Richiesta 1: Inserisci in una tabella Markdown con le colonne «N.» e «Riga» le righe dei record, numerandole. Prendi il tratto che parte dalla riga contenente "genus: Rubus" e arriva alla fine dei record, estremi compresi, saltando le righe vuote.

Testo estratto:
******************************

Ogni tipologia familiare ha proprie peculiarità, punti di forza e criticità, ma tutte devono affrontare alcune sfide tipiche del ciclo vitale familiare e della società a cui appartengono.
Con l’avvento della società postmoderna la famiglia si è allontanata sempre più dalla società in cui è inserita, generando così il fenomeno della privatizzazione familiare. Tale fenomeno ha portato a un progressivo isolamento della famiglia che dispone sempre meno di possibilità di incontro, dialogo, confronto con altre famiglie. Tale isolamento e impoverimento di relazioni è un elemento che rende ancora più fragile la coppia, che si trova a dover affrontare in solitudine problematiche educative senza poter avere come sostegno e riferimento una rete informale per dissipare dubbi e paure nel prendere determinate scelte.

I nuovi genitori non ritengono più valido ed efficace il modello educativo utilizzato dai loro genitori, ma allo stesso tempo non hanno un nuovo modello a cui riferirsi e quindi cercano rassicurazioni e conferme riguardo le loro modalità educative divenendo sempre più insicuri riguardo le proprie competenze genitoriali. Al contempo si assiste a un’assenza di una tematizzazione socio-culturale riguardo i ruoli genitoriali che sostenga i genitori nell’acquisizione della consapevolezza di aver in sé risorse, competenze e capacità educative sufficienti e adeguate per crescere i propri figli. A ciò si aggiunge che per i genitori diventa sempre più difficile conciliare i tempi di lavoro con quelli dedicati alla cura dei figli, avvertendo così sempre più la mancanza di tempo necessaria a costruire una salda e adeguata relazione con i propri figli.

******************************

Estratto dei record:

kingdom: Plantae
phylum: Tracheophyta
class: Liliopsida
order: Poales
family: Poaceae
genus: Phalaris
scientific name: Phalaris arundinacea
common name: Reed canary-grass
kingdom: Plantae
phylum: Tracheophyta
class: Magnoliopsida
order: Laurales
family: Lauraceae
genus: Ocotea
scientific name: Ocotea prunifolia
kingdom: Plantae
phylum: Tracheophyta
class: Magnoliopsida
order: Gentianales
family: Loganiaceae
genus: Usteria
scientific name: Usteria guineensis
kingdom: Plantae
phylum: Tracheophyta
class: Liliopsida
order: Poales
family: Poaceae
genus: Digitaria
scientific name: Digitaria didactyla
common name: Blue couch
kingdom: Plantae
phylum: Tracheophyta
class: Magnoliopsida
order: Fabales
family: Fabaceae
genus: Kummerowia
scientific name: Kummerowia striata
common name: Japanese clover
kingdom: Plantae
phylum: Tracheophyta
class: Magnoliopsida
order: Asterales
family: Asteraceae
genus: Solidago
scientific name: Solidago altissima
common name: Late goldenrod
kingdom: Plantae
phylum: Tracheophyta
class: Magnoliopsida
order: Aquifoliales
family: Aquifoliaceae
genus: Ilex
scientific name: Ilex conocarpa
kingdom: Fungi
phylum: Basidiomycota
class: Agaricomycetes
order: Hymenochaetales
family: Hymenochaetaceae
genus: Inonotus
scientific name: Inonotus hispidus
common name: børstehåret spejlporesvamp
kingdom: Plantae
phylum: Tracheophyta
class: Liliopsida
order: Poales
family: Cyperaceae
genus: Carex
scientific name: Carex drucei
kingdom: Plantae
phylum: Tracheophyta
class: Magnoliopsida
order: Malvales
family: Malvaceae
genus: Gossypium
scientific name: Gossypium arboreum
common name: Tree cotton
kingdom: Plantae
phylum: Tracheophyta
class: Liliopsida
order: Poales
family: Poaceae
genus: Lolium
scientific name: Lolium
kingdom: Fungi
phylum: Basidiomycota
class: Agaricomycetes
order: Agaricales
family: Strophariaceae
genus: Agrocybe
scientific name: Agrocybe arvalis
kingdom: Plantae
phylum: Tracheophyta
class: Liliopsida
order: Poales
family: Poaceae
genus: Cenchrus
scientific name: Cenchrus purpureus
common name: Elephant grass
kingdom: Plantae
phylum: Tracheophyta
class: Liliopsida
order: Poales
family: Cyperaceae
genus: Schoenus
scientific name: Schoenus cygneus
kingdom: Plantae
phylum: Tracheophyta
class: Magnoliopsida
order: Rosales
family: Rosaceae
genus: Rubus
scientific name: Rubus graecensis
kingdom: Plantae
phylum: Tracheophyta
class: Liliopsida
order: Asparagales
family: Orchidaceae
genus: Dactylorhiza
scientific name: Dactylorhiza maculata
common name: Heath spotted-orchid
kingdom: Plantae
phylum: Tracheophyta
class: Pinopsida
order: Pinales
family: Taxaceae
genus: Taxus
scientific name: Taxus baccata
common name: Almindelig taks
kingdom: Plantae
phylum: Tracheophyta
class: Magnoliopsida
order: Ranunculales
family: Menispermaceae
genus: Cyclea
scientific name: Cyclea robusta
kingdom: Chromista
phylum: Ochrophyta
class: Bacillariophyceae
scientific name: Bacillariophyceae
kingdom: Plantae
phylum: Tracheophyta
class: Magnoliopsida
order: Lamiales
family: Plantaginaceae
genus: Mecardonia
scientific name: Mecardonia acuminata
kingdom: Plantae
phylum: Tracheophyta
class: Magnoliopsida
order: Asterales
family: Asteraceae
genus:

******************************

Richiesta 2: Prosegui il testo sulle sfide delle famiglie e dei genitori, ripartendo dopo la sua ultima frase.

Risposta 1:
| N. | Riga |
|---|---|
| 1 | genus: Rubus |
| 2 | scientific name: Rubus graecensis |
| 3 | kingdom: Plantae |
| 4 | phylum: Tracheophyta |
| 5 | class: Liliopsida |
| 6 | order: Asparagales |
| 7 | family: Orchidaceae |
| 8 | genus: Dactylorhiza |
| 9 | scientific name: Dactylorhiza maculata |
| 10 | common name: Heath spotted-orchid |
| 11 | kingdom: Plantae |
| 12 | phylum: Tracheophyta |
| 13 | class: Pinopsida |
| 14 | order: Pinales |
| 15 | family: Taxaceae |
| 16 | genus: Taxus |
| 17 | scientific name: Taxus baccata |
| 18 | common name: Almindelig taks |
| 19 | kingdom: Plantae |
| 20 | phylum: Tracheophyta |
| 21 | class: Magnoliopsida |
| 22 | order: Ranunculales |
| 23 | family: Menispermaceae |
| 24 | genus: Cyclea |
| 25 | scientific name: Cyclea robusta |
| 26 | kingdom: Chromista |
| 27 | phylum: Ochrophyta |
| 28 | class: Bacillariophyceae |
| 29 | scientific name: Bacillariophyceae |
| 30 | kingdom: Plantae |
| 31 | phylum: Tracheophyta |
| 32 | class: Magnoliopsida |
| 33 | order: Lamiales |
| 34 | family: Plantaginaceae |
| 35 | genus: Mecardonia |
| 36 | scientific name: Mecardonia acuminata |
| 37 | kingdom: Plantae |
| 38 | phylum: Tracheophyta |
| 39 | class: Magnoliopsida |
| 40 | order: Asterales |
| 41 | family: Asteraceae |
| 42 | genus: |

Risposta 2:
Anche il momento iniziale in cui avviene la formazione della coppia non è esente da crisi. La criticità di questo passaggio per la nuova coppia riguarda diversi fattori come la difficoltà di acquistare o affittare una casa, riuscire a divenire autonomi rispetto alle famiglie di origine ridefinendo i confini tra la nuova famiglia e quelle di provenienza, elaborare un codice simbolico proprio della coppia, ecc. L’ingresso sempre più posticipato nella vita adulta con la conseguente dilatazione della permanenza nel nucleo di origine porta i membri delle giovani coppie ad essere impreparati nell’assumersi l’impegno di cura nei confronti di un altro. Quindi sempre più spesso accade che la crisi generata dalla nascita di un figlio non faccia maturare e consolidare la coppia, ma venga vissuto invece come fattore disgregante e conflittuale che può portare alla separazione.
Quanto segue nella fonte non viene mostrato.